The last word, of course, is this: travel sites are no match for the honesty of a person who works at a hotel and knows the geography of the area. On a travel site, a hotel might be described as being conveniently located – but how convenient is it, really? Go back to the first point about proximity to the competition site. If your hotel is out by the airport and your tournament site turns out to be reachable only by a long drive in heavy traffic, that’s not a convenient location (at least not for you and your team) and it’s hardly worth the discounted room rate.

Best Practices: Hints and Tips

We always recommend that the person making travel arrangements for the sports event, or for the team, have an open dialogue with the hotel representative. If you have good communication, the hotel will have a good grasp of who you are and what your group’s needs are. Supply a thorough history on your group’s room pick-up. In addition, you will want to share information such as the format of the tournament. Is it round-robin play, or possibly single- or double-elimination? This will affect how many teams will be heading home and at what rate, and allows the hotel to understand that it can expect to release a certain percentage of rooms each day as the tournament progresses. The more information you can supply (and the more honest and open you are), the better off everyone is.

Keeping open the lines of communications with the hotel means that you can work together to solve last minute problems. For example, say two of your players get injured just prior to the tournament. If you give the hotel as much notice as possible, you may be able to cancel those two rooms without penalty.

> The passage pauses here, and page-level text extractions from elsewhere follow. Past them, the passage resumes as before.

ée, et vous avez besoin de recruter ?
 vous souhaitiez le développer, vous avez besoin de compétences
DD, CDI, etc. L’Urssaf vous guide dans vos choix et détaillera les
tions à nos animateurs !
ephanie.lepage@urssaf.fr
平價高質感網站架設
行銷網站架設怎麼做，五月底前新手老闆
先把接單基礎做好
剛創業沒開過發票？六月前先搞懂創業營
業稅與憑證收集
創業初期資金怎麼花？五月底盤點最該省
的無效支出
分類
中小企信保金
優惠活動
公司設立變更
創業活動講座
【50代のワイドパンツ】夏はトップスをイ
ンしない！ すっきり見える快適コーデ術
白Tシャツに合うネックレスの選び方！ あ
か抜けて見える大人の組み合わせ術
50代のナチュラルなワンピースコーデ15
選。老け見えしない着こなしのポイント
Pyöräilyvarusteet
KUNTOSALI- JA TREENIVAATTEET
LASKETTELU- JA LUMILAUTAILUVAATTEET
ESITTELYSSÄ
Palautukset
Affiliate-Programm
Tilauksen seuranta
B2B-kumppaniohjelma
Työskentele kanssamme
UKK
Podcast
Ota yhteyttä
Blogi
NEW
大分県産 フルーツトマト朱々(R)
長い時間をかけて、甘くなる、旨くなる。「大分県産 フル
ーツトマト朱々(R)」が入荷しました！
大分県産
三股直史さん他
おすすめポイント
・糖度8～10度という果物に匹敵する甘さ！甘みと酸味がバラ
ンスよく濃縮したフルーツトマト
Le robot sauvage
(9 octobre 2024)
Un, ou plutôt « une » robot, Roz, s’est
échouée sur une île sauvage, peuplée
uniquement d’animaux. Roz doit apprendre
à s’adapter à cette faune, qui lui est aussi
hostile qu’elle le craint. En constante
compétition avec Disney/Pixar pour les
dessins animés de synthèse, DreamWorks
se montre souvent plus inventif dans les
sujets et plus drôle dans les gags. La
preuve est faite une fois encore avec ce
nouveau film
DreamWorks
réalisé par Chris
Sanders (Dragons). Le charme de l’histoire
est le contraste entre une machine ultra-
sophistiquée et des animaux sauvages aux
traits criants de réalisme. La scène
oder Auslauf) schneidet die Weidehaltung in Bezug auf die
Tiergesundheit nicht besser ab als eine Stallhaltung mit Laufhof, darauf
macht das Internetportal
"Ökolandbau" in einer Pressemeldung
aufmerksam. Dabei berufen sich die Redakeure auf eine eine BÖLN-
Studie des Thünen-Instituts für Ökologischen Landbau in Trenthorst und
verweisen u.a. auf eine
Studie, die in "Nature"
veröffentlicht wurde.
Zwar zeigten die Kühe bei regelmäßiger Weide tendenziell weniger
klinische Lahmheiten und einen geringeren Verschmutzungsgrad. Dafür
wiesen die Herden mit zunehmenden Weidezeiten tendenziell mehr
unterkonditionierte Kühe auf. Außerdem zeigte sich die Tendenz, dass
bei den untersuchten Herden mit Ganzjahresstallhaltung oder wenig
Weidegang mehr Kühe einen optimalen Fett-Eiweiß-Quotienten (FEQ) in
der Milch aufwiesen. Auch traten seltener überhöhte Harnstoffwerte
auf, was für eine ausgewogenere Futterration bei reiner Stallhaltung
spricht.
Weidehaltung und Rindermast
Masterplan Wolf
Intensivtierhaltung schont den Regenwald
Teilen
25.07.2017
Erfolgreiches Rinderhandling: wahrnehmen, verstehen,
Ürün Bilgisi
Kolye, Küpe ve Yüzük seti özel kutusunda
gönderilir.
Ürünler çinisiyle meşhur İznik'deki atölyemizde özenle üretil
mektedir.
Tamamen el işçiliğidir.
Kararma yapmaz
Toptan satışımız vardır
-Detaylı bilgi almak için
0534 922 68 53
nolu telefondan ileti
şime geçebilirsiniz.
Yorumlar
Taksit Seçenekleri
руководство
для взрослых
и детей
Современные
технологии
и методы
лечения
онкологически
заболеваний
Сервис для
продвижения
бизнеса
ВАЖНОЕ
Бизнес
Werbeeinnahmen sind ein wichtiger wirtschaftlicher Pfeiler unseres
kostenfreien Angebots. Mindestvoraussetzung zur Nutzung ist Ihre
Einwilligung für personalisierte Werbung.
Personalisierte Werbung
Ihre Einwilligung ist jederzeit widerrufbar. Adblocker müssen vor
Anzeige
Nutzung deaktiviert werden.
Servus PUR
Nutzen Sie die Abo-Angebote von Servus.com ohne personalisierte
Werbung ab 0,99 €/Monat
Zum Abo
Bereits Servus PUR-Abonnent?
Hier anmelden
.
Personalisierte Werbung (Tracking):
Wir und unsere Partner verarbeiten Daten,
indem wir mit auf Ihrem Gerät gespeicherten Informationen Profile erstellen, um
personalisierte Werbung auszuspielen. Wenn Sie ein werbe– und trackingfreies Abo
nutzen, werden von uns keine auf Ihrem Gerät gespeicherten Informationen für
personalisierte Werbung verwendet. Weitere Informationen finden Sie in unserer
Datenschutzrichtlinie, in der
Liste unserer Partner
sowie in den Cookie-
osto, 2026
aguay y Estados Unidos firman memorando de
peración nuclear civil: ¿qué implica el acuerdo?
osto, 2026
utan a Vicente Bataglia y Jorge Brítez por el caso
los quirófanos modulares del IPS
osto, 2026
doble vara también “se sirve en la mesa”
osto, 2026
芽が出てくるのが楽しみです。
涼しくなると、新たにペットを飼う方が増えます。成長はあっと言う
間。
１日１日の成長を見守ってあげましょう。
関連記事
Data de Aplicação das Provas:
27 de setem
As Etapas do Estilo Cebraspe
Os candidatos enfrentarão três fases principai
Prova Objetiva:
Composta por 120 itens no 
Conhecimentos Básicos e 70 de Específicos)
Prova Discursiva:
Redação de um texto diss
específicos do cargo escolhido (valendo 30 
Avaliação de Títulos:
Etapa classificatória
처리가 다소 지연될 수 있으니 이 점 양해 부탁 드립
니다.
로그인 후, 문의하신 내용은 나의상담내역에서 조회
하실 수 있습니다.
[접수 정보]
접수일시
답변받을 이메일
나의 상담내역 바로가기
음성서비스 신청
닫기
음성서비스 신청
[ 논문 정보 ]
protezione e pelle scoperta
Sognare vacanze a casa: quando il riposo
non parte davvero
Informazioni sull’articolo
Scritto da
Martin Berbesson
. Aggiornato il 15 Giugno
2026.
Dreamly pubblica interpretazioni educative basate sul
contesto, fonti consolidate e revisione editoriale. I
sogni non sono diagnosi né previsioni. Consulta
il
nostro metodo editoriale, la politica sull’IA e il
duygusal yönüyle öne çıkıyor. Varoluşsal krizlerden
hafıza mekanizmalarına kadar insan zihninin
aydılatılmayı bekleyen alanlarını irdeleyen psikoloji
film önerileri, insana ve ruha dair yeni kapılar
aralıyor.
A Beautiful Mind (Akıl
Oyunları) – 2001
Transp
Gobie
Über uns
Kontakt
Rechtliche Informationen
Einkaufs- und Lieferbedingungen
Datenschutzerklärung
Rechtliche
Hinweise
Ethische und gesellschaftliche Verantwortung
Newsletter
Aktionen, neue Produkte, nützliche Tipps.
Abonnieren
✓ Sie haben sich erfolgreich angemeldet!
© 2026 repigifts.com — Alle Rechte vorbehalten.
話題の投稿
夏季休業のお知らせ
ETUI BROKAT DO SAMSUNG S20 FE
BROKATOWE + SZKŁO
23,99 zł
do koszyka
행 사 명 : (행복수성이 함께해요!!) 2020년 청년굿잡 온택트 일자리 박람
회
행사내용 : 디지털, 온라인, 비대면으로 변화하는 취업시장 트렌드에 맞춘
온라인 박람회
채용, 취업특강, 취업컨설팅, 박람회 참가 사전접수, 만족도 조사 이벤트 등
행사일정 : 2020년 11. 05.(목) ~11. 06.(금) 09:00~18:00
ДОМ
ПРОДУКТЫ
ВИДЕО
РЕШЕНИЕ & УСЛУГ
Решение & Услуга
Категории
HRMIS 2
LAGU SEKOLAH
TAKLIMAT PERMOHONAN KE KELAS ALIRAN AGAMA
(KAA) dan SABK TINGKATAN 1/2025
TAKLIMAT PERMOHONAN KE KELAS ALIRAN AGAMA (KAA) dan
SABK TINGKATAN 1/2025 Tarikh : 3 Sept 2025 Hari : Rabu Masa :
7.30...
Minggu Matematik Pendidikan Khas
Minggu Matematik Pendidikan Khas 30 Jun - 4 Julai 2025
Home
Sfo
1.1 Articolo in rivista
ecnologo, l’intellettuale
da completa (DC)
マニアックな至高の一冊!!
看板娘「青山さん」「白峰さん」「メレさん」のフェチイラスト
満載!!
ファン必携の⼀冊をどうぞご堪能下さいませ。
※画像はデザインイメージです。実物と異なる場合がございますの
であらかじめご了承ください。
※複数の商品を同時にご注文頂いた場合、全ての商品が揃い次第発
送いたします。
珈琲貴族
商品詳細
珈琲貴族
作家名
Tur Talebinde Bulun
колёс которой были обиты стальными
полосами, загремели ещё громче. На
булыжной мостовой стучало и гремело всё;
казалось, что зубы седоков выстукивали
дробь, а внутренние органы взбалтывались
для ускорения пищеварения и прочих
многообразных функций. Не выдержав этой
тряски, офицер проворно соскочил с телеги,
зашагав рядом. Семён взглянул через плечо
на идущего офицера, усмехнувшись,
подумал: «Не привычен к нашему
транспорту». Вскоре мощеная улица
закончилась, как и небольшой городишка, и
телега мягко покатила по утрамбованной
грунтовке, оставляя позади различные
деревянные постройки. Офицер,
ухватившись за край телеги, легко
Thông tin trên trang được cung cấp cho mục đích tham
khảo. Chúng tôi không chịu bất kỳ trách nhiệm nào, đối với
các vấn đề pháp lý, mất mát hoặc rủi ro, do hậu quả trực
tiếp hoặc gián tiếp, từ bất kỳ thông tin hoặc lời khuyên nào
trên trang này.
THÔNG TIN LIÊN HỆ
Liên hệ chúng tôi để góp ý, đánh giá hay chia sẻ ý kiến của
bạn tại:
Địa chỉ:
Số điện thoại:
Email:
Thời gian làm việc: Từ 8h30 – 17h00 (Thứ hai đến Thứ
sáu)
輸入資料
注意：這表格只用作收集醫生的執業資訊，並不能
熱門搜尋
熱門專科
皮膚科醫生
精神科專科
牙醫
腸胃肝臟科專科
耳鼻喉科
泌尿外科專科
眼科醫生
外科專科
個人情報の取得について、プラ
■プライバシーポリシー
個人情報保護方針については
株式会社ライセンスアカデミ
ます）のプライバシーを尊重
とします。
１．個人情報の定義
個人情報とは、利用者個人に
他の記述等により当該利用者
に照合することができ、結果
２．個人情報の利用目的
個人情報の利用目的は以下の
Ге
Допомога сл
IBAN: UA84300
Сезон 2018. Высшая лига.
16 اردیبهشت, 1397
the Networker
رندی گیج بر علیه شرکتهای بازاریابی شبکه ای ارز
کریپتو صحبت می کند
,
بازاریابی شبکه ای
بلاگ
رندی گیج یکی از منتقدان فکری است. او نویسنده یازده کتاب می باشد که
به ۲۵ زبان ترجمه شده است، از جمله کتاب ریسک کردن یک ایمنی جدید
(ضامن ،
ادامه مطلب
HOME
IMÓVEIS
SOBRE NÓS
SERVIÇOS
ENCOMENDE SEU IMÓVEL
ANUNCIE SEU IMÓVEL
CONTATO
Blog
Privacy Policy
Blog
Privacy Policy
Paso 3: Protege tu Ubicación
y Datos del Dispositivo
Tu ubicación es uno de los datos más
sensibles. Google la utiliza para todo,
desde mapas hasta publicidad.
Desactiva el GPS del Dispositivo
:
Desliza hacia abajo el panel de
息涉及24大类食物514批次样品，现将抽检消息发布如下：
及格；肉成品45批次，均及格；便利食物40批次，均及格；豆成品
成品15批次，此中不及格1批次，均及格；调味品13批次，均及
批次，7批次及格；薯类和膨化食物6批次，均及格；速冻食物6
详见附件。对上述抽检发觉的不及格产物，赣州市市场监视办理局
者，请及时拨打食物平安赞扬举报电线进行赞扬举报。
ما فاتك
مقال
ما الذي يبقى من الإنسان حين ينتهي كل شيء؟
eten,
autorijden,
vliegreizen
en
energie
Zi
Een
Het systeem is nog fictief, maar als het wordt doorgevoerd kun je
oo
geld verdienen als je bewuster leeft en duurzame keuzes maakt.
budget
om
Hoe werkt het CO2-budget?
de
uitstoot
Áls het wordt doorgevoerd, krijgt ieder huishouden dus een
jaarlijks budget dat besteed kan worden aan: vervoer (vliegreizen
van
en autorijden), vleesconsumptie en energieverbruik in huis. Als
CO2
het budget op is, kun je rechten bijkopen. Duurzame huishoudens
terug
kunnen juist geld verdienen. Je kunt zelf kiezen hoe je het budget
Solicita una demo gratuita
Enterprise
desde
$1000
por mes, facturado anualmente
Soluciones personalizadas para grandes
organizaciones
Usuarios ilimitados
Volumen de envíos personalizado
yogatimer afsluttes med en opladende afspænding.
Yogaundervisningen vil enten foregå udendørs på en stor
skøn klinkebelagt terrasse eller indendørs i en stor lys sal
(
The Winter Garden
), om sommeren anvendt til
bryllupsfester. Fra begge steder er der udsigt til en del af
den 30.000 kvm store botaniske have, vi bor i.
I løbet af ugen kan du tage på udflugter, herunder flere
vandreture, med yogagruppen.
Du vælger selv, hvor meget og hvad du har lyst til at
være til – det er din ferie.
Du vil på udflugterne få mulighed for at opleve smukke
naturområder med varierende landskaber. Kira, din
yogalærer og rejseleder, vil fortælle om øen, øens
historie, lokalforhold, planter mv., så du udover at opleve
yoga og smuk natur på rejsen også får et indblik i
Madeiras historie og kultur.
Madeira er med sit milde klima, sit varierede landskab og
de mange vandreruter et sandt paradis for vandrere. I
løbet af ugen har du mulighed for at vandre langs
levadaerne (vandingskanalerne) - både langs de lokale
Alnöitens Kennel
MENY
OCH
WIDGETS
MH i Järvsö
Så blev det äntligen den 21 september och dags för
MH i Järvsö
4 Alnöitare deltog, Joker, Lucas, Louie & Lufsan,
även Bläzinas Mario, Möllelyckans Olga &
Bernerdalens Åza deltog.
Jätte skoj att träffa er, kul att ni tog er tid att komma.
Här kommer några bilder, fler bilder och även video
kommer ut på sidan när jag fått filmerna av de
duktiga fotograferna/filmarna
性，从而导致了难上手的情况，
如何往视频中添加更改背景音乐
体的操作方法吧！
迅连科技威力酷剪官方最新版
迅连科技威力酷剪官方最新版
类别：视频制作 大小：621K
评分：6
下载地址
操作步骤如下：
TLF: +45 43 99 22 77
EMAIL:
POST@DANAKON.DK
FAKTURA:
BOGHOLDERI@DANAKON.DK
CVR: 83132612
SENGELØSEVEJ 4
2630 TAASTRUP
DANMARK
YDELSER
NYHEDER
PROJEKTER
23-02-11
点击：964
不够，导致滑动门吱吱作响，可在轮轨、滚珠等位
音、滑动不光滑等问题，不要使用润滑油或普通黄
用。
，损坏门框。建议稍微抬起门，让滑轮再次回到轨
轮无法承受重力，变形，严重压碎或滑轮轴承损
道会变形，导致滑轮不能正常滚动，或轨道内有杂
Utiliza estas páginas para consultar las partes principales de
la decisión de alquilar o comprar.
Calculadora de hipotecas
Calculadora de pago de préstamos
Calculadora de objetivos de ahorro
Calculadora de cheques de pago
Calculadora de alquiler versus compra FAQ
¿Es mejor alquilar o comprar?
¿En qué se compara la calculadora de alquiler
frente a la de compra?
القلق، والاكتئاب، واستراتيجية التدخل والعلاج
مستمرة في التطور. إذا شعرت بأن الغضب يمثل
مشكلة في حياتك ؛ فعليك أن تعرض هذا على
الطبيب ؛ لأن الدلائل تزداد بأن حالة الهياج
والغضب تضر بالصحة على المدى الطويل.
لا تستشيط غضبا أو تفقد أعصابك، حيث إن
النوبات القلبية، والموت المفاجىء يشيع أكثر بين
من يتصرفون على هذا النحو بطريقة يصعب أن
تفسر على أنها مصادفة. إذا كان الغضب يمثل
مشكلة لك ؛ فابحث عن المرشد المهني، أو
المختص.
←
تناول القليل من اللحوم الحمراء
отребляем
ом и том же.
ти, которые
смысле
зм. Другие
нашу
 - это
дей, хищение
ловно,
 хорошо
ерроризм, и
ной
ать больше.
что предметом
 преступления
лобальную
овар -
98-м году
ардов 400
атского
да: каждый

Good communication should also be used with teams. Particularly with youth teams, we need to make sure the manager lets the kids know they’re accountable for their actions, and that they’re expected to respect the property, each other and other guests when they’re in the hotel. If a team conducts itself properly, the hotel will want them back.

There are always options when it comes to choosing which tournaments to attend and where to stay. It’s the goal of the hotel – and the team – to make sure both sides come out on the winning end.